А вот и Сигитас. Рамунас строго спросил:
— Ты где был?
— Ну… не мог я… Работа нашлась.
— Какая еще работа?
Сигитас замялся…
— Да быстро ты, некогда. Я должен все знать! — сурово приказал Рамунас.
— П-понимаешь… Гальвидиха в избе возится, в горнице. Бутылок наставила и всего там… А мне, понимаешь, велела сапоги чистить.
— Какие сапоги?
— Ну… ну, немцам…
— Фрицам?
— Ну да. Там один солдат чистил. Увидал меня — и хвать. А в горнице четверо офицеров, может, даже генералы. Хозяйка на цыпочках бегает, мотыльком порхает. Все время хи-хи да ха-ха…
— Значит, ты им сапоги чистил?
— А ч-что мне было делать…
Рамунас заморгал глазами и нахмурился. Потом приподнялся на носки и засунул большие пальцы рук за пояс.
— Я бы… я бы… — Он никак не мог сообразить, что бы он делал. — Я бы… я бы удрал. Но сапоги… Фрицам сапоги чистить — нет уж, спасибо…
Сигитас растерянно смотрел на Рамунаса. В глазах у него стояли слезы.
— Ты не п-понимаешь…
— Тряпка! Пресмыкаешься перед ними! А кто пресмыкается, тот и предатель.
— Рамунас…
— А ты знаешь, как партизаны поступают с предателями? Вешают! Петлю на шею — и на дерево.
Сигитас всхлипнул. А Рамунас строг. И пускай малыш не думает, что слезами его разжалобишь. Не таков он, нет!
— Ревешь? Давай реви, нюня!
Углы его губ едва заметно дрожали. Рамунас с трудом сдерживал смех. Схватил с земли еловую шишку и запустил ею в барана.

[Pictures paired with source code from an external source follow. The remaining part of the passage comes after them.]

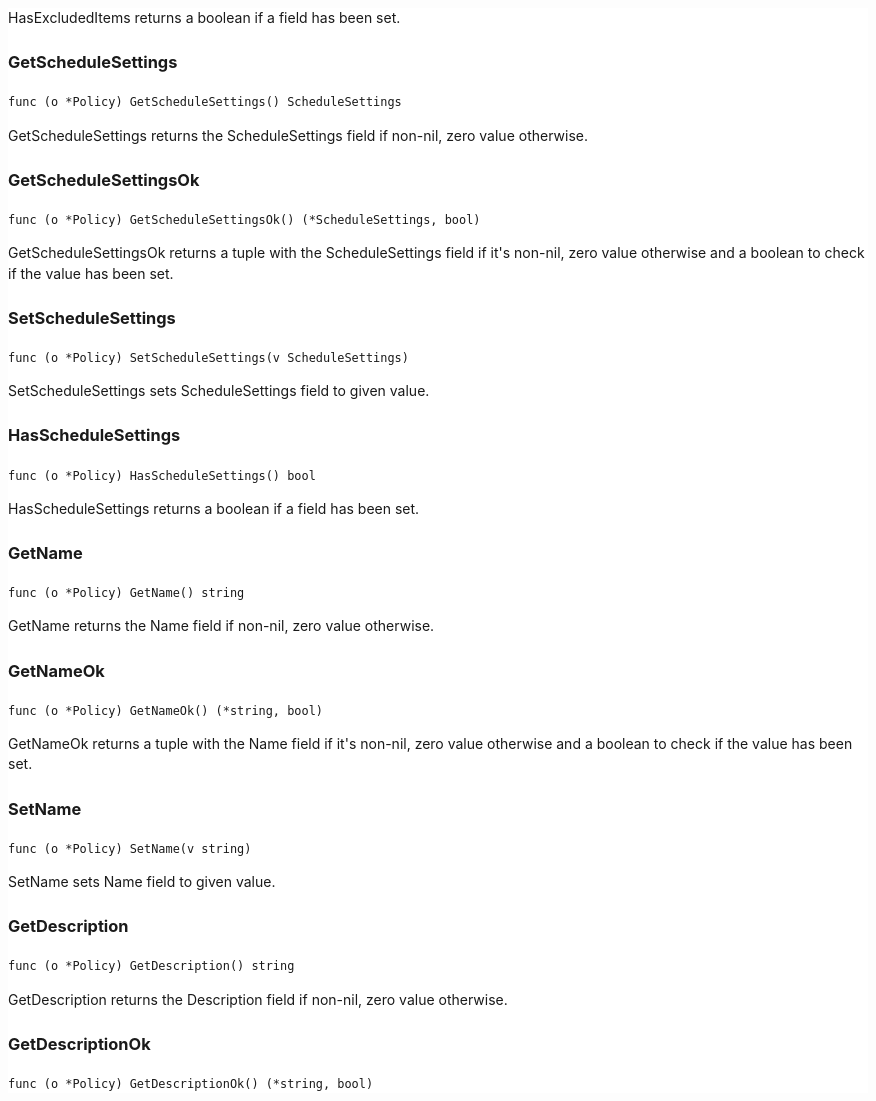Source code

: HasExcludedItems returns a boolean if a field has been set.

### GetScheduleSettings

`func (o *Policy) GetScheduleSettings() ScheduleSettings`

GetScheduleSettings returns the ScheduleSettings field if non-nil, zero value otherwise.

### GetScheduleSettingsOk

`func (o *Policy) GetScheduleSettingsOk() (*ScheduleSettings, bool)`

GetScheduleSettingsOk returns a tuple with the ScheduleSettings field if it's non-nil, zero value otherwise
and a boolean to check if the value has been set.

### SetScheduleSettings

`func (o *Policy) SetScheduleSettings(v ScheduleSettings)`

SetScheduleSettings sets ScheduleSettings field to given value.

### HasScheduleSettings

`func (o *Policy) HasScheduleSettings() bool`

HasScheduleSettings returns a boolean if a field has been set.

### GetName

`func (o *Policy) GetName() string`

GetName returns the Name field if non-nil, zero value otherwise.

### GetNameOk

`func (o *Policy) GetNameOk() (*string, bool)`

GetNameOk returns a tuple with the Name field if it's non-nil, zero value otherwise
and a boolean to check if the value has been set.

### SetName

`func (o *Policy) SetName(v string)`

SetName sets Name field to given value.


### GetDescription

`func (o *Policy) GetDescription() string`

GetDescription returns the Description field if non-nil, zero value otherwise.

### GetDescriptionOk

`func (o *Policy) GetDescriptionOk() (*string, bool)`
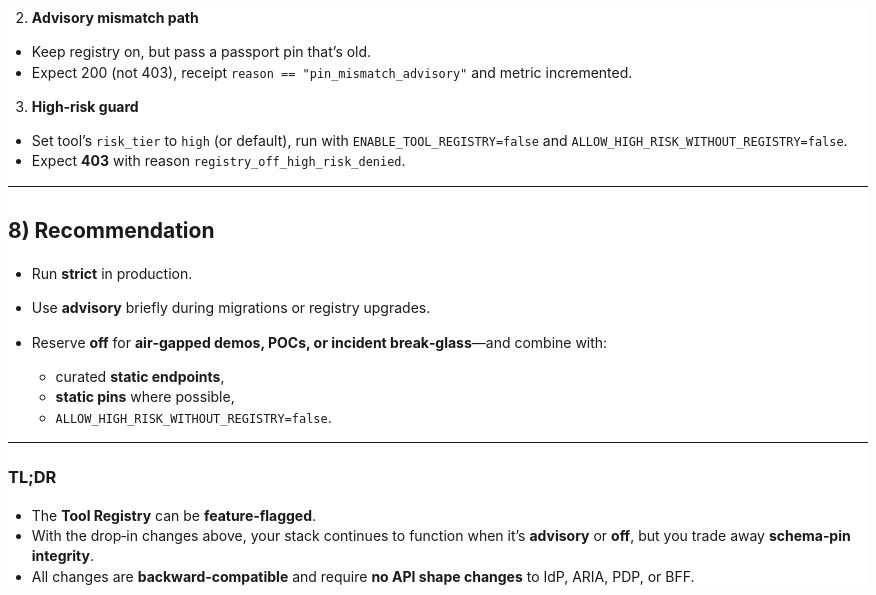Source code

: 2. **Advisory mismatch path**

* Keep registry on, but pass a passport pin that’s old.
* Expect 200 (not 403), receipt `reason == "pin_mismatch_advisory"` and metric incremented.

3. **High‑risk guard**

* Set tool’s `risk_tier` to `high` (or default), run with `ENABLE_TOOL_REGISTRY=false` and `ALLOW_HIGH_RISK_WITHOUT_REGISTRY=false`.
* Expect **403** with reason `registry_off_high_risk_denied`.

---

## 8) Recommendation

* Run **strict** in production.
* Use **advisory** briefly during migrations or registry upgrades.
* Reserve **off** for **air‑gapped demos, POCs, or incident break‑glass**—and combine with:

  * curated **static endpoints**,
  * **static pins** where possible,
  * `ALLOW_HIGH_RISK_WITHOUT_REGISTRY=false`.

---

### TL;DR

* The **Tool Registry** can be **feature‑flagged**.
* With the drop‑in changes above, your stack continues to function when it’s **advisory** or **off**, but you trade away **schema‑pin integrity**.
* All changes are **backward‑compatible** and require **no API shape changes** to IdP, ARIA, PDP, or BFF.
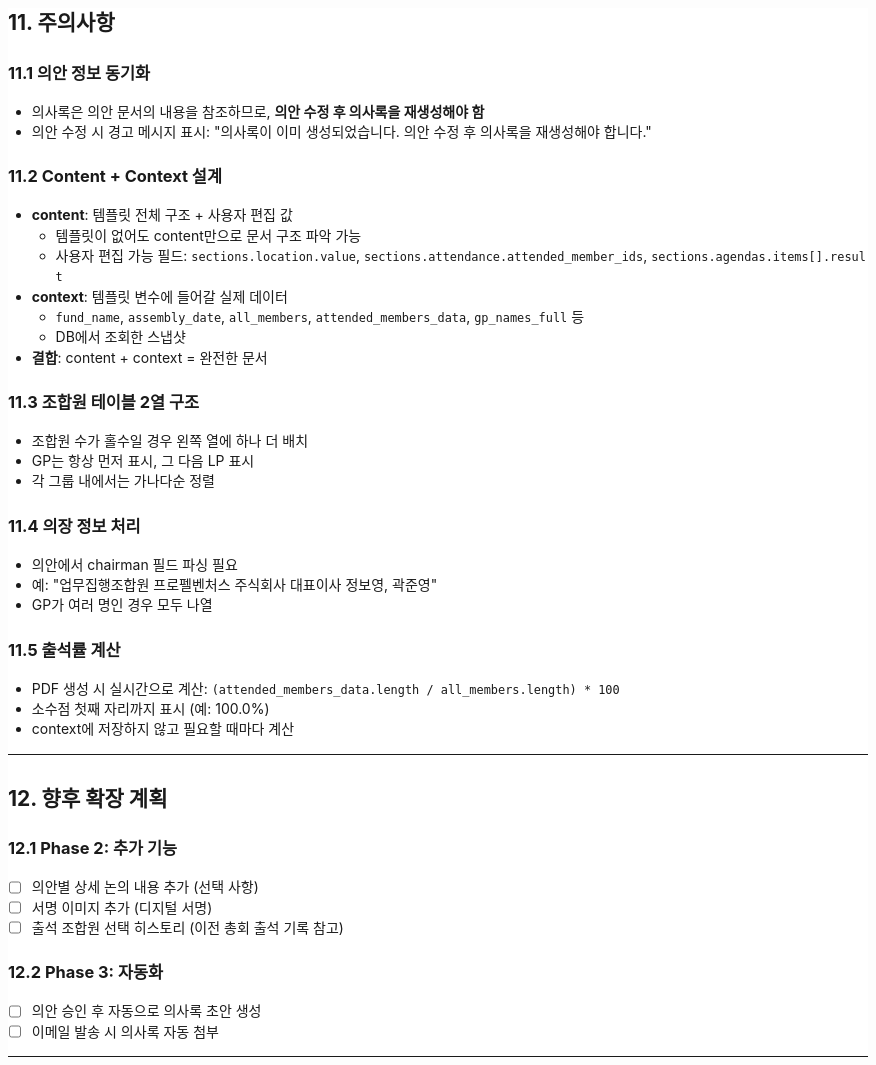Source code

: 
## 11. 주의사항

### 11.1 의안 정보 동기화

- 의사록은 의안 문서의 내용을 참조하므로, **의안 수정 후 의사록을 재생성해야 함**
- 의안 수정 시 경고 메시지 표시: "의사록이 이미 생성되었습니다. 의안 수정 후 의사록을 재생성해야 합니다."

### 11.2 Content + Context 설계

- **content**: 템플릿 전체 구조 + 사용자 편집 값
  - 템플릿이 없어도 content만으로 문서 구조 파악 가능
  - 사용자 편집 가능 필드: `sections.location.value`, `sections.attendance.attended_member_ids`, `sections.agendas.items[].result`
- **context**: 템플릿 변수에 들어갈 실제 데이터
  - `fund_name`, `assembly_date`, `all_members`, `attended_members_data`, `gp_names_full` 등
  - DB에서 조회한 스냅샷
- **결합**: content + context = 완전한 문서

### 11.3 조합원 테이블 2열 구조

- 조합원 수가 홀수일 경우 왼쪽 열에 하나 더 배치
- GP는 항상 먼저 표시, 그 다음 LP 표시
- 각 그룹 내에서는 가나다순 정렬

### 11.4 의장 정보 처리

- 의안에서 chairman 필드 파싱 필요
- 예: "업무집행조합원 프로펠벤처스 주식회사 대표이사 정보영, 곽준영"
- GP가 여러 명인 경우 모두 나열

### 11.5 출석률 계산

- PDF 생성 시 실시간으로 계산: `(attended_members_data.length / all_members.length) * 100`
- 소수점 첫째 자리까지 표시 (예: 100.0%)
- context에 저장하지 않고 필요할 때마다 계산

---

## 12. 향후 확장 계획

### 12.1 Phase 2: 추가 기능

- [ ] 의안별 상세 논의 내용 추가 (선택 사항)
- [ ] 서명 이미지 추가 (디지털 서명)
- [ ] 출석 조합원 선택 히스토리 (이전 총회 출석 기록 참고)

### 12.2 Phase 3: 자동화

- [ ] 의안 승인 후 자동으로 의사록 초안 생성
- [ ] 이메일 발송 시 의사록 자동 첨부

---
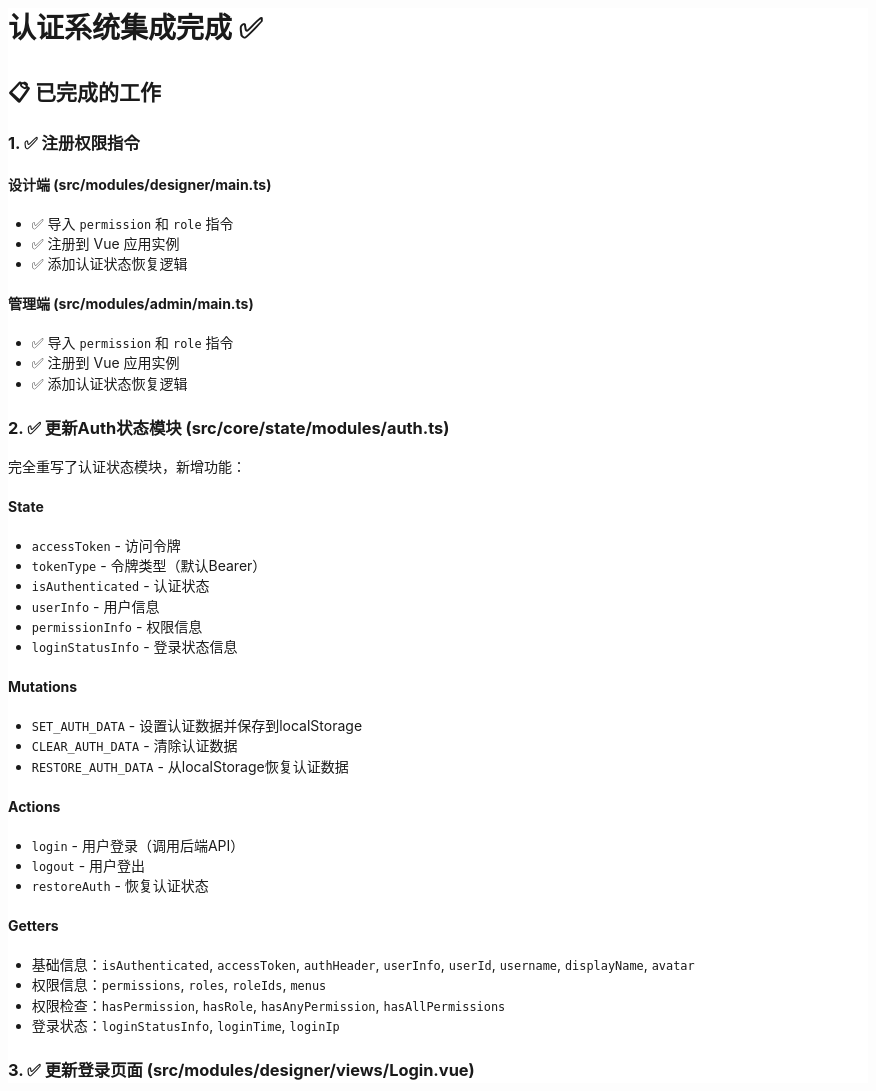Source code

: # 认证系统集成完成 ✅

## 📋 已完成的工作

### 1. ✅ 注册权限指令

#### 设计端 (src/modules/designer/main.ts)

- ✅ 导入 `permission` 和 `role` 指令
- ✅ 注册到 Vue 应用实例
- ✅ 添加认证状态恢复逻辑

#### 管理端 (src/modules/admin/main.ts)

- ✅ 导入 `permission` 和 `role` 指令
- ✅ 注册到 Vue 应用实例
- ✅ 添加认证状态恢复逻辑

### 2. ✅ 更新Auth状态模块 (src/core/state/modules/auth.ts)

完全重写了认证状态模块，新增功能：

#### State

- `accessToken` - 访问令牌
- `tokenType` - 令牌类型（默认Bearer）
- `isAuthenticated` - 认证状态
- `userInfo` - 用户信息
- `permissionInfo` - 权限信息
- `loginStatusInfo` - 登录状态信息

#### Mutations

- `SET_AUTH_DATA` - 设置认证数据并保存到localStorage
- `CLEAR_AUTH_DATA` - 清除认证数据
- `RESTORE_AUTH_DATA` - 从localStorage恢复认证数据

#### Actions

- `login` - 用户登录（调用后端API）
- `logout` - 用户登出
- `restoreAuth` - 恢复认证状态

#### Getters

- 基础信息：`isAuthenticated`, `accessToken`, `authHeader`, `userInfo`, `userId`, `username`, `displayName`, `avatar`
- 权限信息：`permissions`, `roles`, `roleIds`, `menus`
- 权限检查：`hasPermission`, `hasRole`, `hasAnyPermission`, `hasAllPermissions`
- 登录状态：`loginStatusInfo`, `loginTime`, `loginIp`

### 3. ✅ 更新登录页面 (src/modules/designer/views/Login.vue)
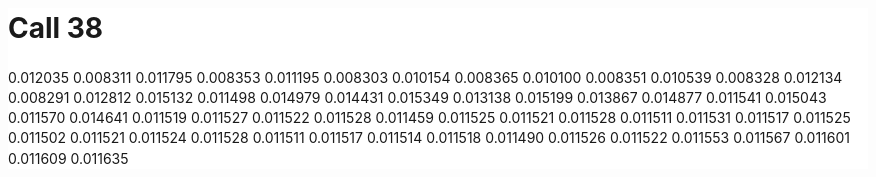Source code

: # Call 38
0.012035
0.008311
0.011795
0.008353
0.011195
0.008303
0.010154
0.008365
0.010100
0.008351
0.010539
0.008328
0.012134
0.008291
0.012812
0.015132
0.011498
0.014979
0.014431
0.015349
0.013138
0.015199
0.013867
0.014877
0.011541
0.015043
0.011570
0.014641
0.011519
0.011527
0.011522
0.011528
0.011459
0.011525
0.011521
0.011528
0.011511
0.011531
0.011517
0.011525
0.011502
0.011521
0.011524
0.011528
0.011511
0.011517
0.011514
0.011518
0.011490
0.011526
0.011522
0.011553
0.011567
0.011601
0.011609
0.011635
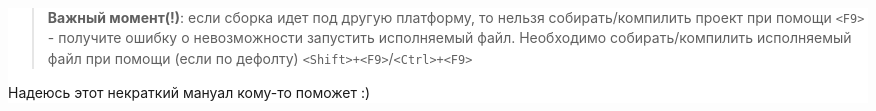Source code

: 
> **Важный момент(!)**: если сборка идет под другую платформу, то нельзя собирать/компилить проект при помощи `<F9>` - получите ошибку о невозможности запустить исполняемый файл. Необходимо собирать/компилить исполняемый файл при помощи (если по дефолту) `<Shift>+<F9>`/`<Ctrl>+<F9>`

Надеюсь этот некраткий мануал кому-то поможет :)
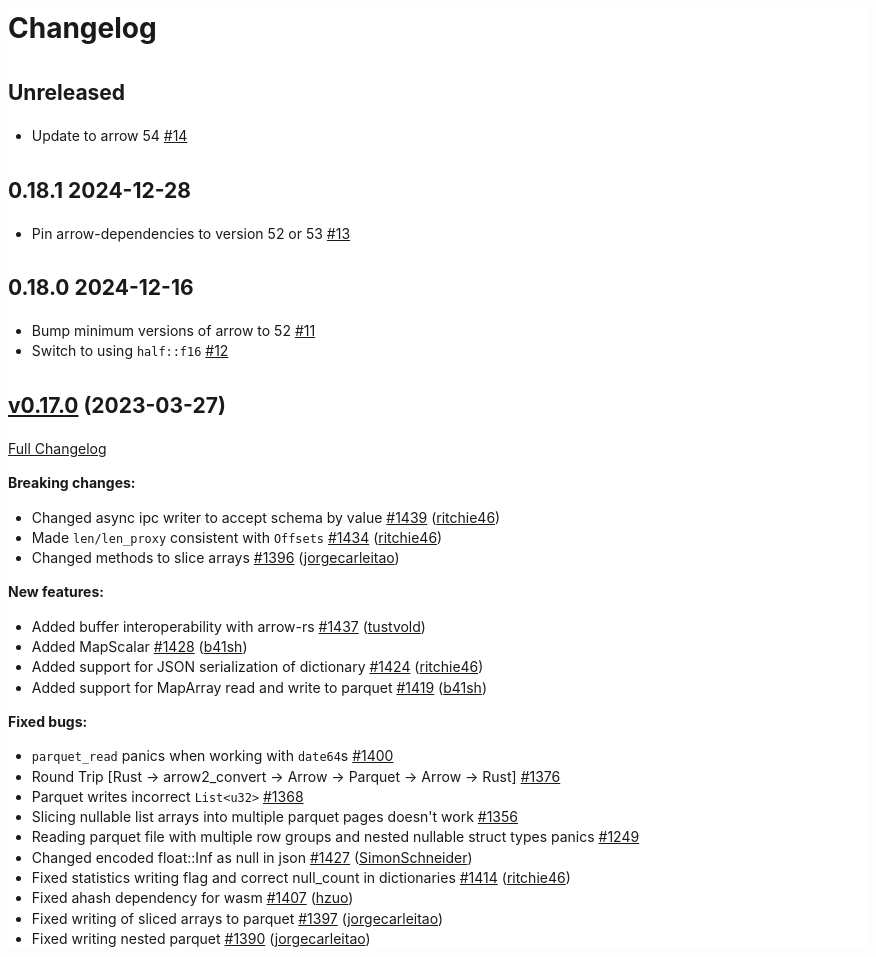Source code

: # Changelog


## Unreleased
- Update to arrow 54 [#14](https://github.com/rerun-io/re_arrow2/pull/14)


## 0.18.1 2024-12-28
- Pin arrow-dependencies to version 52 or 53 [#13](https://github.com/rerun-io/re_arrow2/pull/13)


## 0.18.0 2024-12-16
- Bump minimum versions of arrow to 52 [#11](https://github.com/rerun-io/re_arrow2/pull/11)
- Switch to using `half::f16` [#12](https://github.com/rerun-io/re_arrow2/pull/12)


## [v0.17.0](https://github.com/jorgecarleitao/arrow2/tree/v0.17.0) (2023-03-27)

[Full Changelog](https://github.com/jorgecarleitao/arrow2/compare/v0.16.0...v0.17.0)

**Breaking changes:**

- Changed async ipc writer to accept schema by value [\#1439](https://github.com/jorgecarleitao/arrow2/pull/1439) ([ritchie46](https://github.com/ritchie46))
- Made `len/len_proxy` consistent with `Offsets` [\#1434](https://github.com/jorgecarleitao/arrow2/pull/1434) ([ritchie46](https://github.com/ritchie46))
- Changed methods to slice arrays [\#1396](https://github.com/jorgecarleitao/arrow2/pull/1396) ([jorgecarleitao](https://github.com/jorgecarleitao))

**New features:**

- Added buffer interoperability with arrow-rs [\#1437](https://github.com/jorgecarleitao/arrow2/pull/1437) ([tustvold](https://github.com/tustvold))
- Added MapScalar [\#1428](https://github.com/jorgecarleitao/arrow2/pull/1428) ([b41sh](https://github.com/b41sh))
- Added support for JSON serialization of dictionary [\#1424](https://github.com/jorgecarleitao/arrow2/pull/1424) ([ritchie46](https://github.com/ritchie46))
- Added support for MapArray read and write to parquet [\#1419](https://github.com/jorgecarleitao/arrow2/pull/1419) ([b41sh](https://github.com/b41sh))

**Fixed bugs:**

- `parquet_read` panics when working with `date64`s [\#1400](https://github.com/jorgecarleitao/arrow2/issues/1400)
- Round Trip \[Rust -\> arrow2\_convert -\> Arrow -\> Parquet -\> Arrow -\> Rust\] [\#1376](https://github.com/jorgecarleitao/arrow2/issues/1376)
- Parquet writes incorrect `List<u32>` [\#1368](https://github.com/jorgecarleitao/arrow2/issues/1368)
- Slicing nullable list arrays into multiple parquet pages doesn't work [\#1356](https://github.com/jorgecarleitao/arrow2/issues/1356)
- Reading parquet file with multiple row groups and nested nullable struct types panics  [\#1249](https://github.com/jorgecarleitao/arrow2/issues/1249)
- Changed encoded float::Inf as null in json [\#1427](https://github.com/jorgecarleitao/arrow2/pull/1427) ([SimonSchneider](https://github.com/SimonSchneider))
- Fixed statistics writing flag and correct null\_count in dictionaries [\#1414](https://github.com/jorgecarleitao/arrow2/pull/1414) ([ritchie46](https://github.com/ritchie46))
- Fixed ahash dependency for wasm [\#1407](https://github.com/jorgecarleitao/arrow2/pull/1407) ([hzuo](https://github.com/hzuo))
- Fixed writing of sliced arrays to parquet [\#1397](https://github.com/jorgecarleitao/arrow2/pull/1397) ([jorgecarleitao](https://github.com/jorgecarleitao))
- Fixed writing nested parquet [\#1390](https://github.com/jorgecarleitao/arrow2/pull/1390) ([jorgecarleitao](https://github.com/jorgecarleitao))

— Вот как мы с тобой решим… — важно заговорил Рамунас. — Ты останешься с коровами, а я пошел.
— К-куда ты?
— Это мое дело. Следи за стадом, я быстро…
У ручья он остановился. Может, не ходить? Время дневное. Летчик не велел ходить днем. А что, если он уснул и немцы его обнаружат? Надо его предупредить. Вокруг тихо, ни души. Он обогнет лес с другого конца, а там через малинник проберется к старой ели.
Вдруг Рамунас замер на месте. Вроде бы в кустах на другом берегу ручья что-то зашуршало. Он прислушался — никого. Померещилось, что ли. Или птица, заяц… да мало ли что…
Рамунас помчался, выставив вперед согнутую руку, чтобы ветки не стегали по лицу. Он нырял в непролазные заросли, в густые, сросшиеся кустарники, пересек частый ельник. Дальше, без передышки.
Раненый удивился, когда мальчик предстал перед ним в неположенный час. Он нахмурился.
— Дяденька, послушайте… — Рамунас покраснел и заторопился выложить ему новости: о том, как не удался их ночной поход, о том, что в деревне немцы и что хозяин говорил, будто опушку хотят прочесать.
Летчик слушал внимательно, но не шевелился, не поднимал головы.